Astronomy 162: Introduction to Stars, Galaxies, & the Universe Prof. Richard Pogge, MTWThF 9:30

Lecture 21: Testing Stellar Evolution

Key Ideas

H-R Diagrams of Star Clusters

Ages from the Main-Sequence Turn-off

Open Clusters

Young clusters of few 1000 stars

Blue Main-Sequence stars & few giants

Globular Clusters

Old clusters of a few 100,000 stars

No blue Main-Sequence stars & many giants

Testing Stellar Evolution

• Stellar Evolution happens on billion-year time scales.
• Astronomers only live for a few 10s of years.

The Solution:

• Make H-R Diagrams of star clusters with a wide range of ages.

Star Clusters

All stars in a cluster

• are at the same distance, so it is easy to measure their relative Luminosities,
• have the same age,
• have the same chemical composition,
• have a wide range of stellar masses.

The Main Sequence, Revisited

As we have seen in previous lectures on the Main Sequence and Star Formation:

1. The Main Sequence is a Mass Sequence:
   • Massive stars are hot and high luminosity.
   • Low-mass stars are cool and low luminosity.

2. A star's Main-Sequence Lifetime depends on Mass:
   • Massive stars have short M-S lifetimes
   • Low-mass stars have long M-S lifetimes.

3. Low-Mass stars take longer to form than High-Mass stars.

Progressive Evolution

• Start with high-mass stars on the M-S, and low-mass stars still approaching.
• High mass run out of hydrogen in their cores first, evolving off into supergiants.
• As successively lower mass stars run out of hydrogen in their cores, they too evolve off.

Effect is that stars peel off the Main Sequence from the top (high-mass end) down as the cluster ages from 1 Myr to 10 Gyr.

H-R Diagrams of a Simulated Star Cluster

This simulated star cluster has 30,000 stars with masses from 0.3 to 30M_sun.
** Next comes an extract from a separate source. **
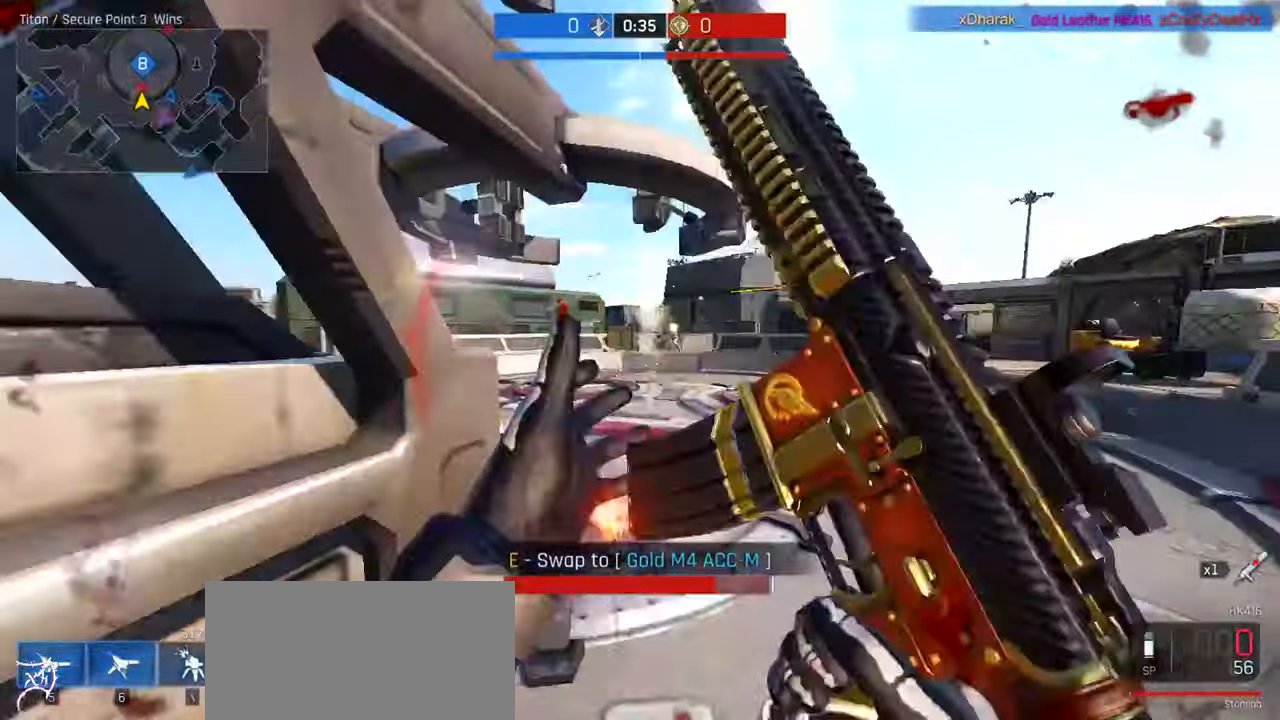
{"keys": ["a", "shift"], "mouse": [], "events": [[100, "space", "down"], [266, "space", "up"], [433, "shift", "down"]]}
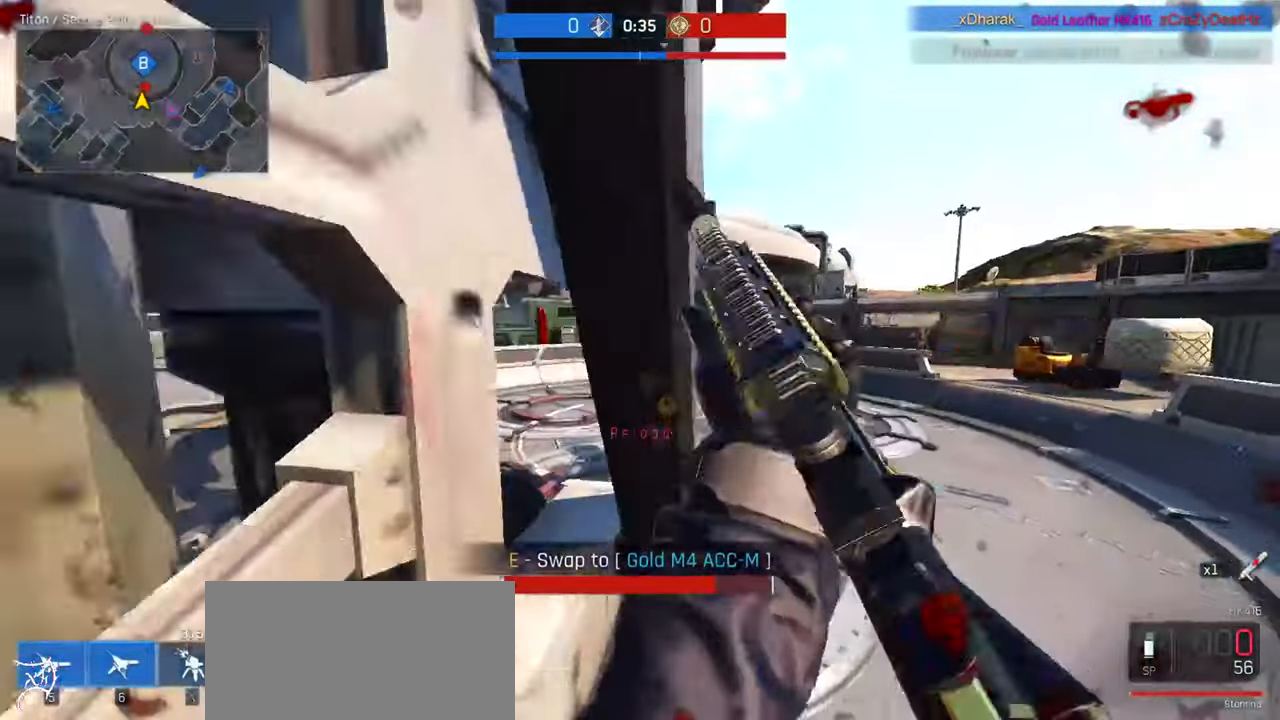
{"keys": ["d"], "mouse": ["right"], "events": [[166, "a", "up"], [166, "d", "down"], [166, "mouse_right", "down"], [366, "shift", "up"]]}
Stellar evolution calculations from the MIST v1.1 database were used.

The plots below show snapshots of the cluster at 1 Myr through 10 Gyr. The green line in each shows the location of the zero-age main sequences (ZAMS).

Watch this animation of the full cluster simulation showing the evolution of the H-R diagram from an age of 100 kyr to 19 Gyrs (YouTube video):

Main Sequence Turn-off

Point where the Main Sequence "turns off" towards giant stars.

• As cluster ages, the stars at the turn-off are lower mass
• Low mass stars have redder colors.

Color of the turn-off is an indicator of the cluster age:

• Older Clusters have redder and fainter turn-offs.

Types of Clusters

• Sparse clusters (few 100s - 1000s of stars)
• few parsecs in diameter
• Many blue Main-Sequence stars
• A few Giants
• Relatively Young ages (100's of Myr)

Image of the young Open Cluster NGC 2266 (300k jpeg)

Credit: Sven Kohle & Till Credner, image from Calar Alto.

Globular Clusters:

• Rich spherical clusters (10⁵-10⁶ stars)
• 10-30 parsecs in diameter
• No blue Main-Sequence stars
• Many Giants
• Old Ages (few Gyr)

Image of the Globular Cluster M80 (422K jpeg)

Credit: Space Telescope Science Institute

Open Clusters

• They are young to middle-aged
• Have blue Main-Sequence stars
• Few supergiants or giants
• Old Open clusters have more red giant stars
• Don't see Horizontal Branch stars
• Youngest Open Clusters still have gas clouds associated with them

Globular Clusters

• Very old ages: 10-13 Billion Years
• Red turnoffs and no blue Main-Sequence stars
• Many Red Giants but no Supergiants
• A prominent Horizontal Branch
• Slightly bluer and fainter Main Sequence due to having less metals than nearby stars

Conclusions

Observations of clusters with ages from a few Million to 15 Billion years confirms much of our picture of stellar evolution.

Piecing together the story of Stellar Evolution has been a triumph of observational and theoretical work. We still have many questions to answer, but the big picture is secure.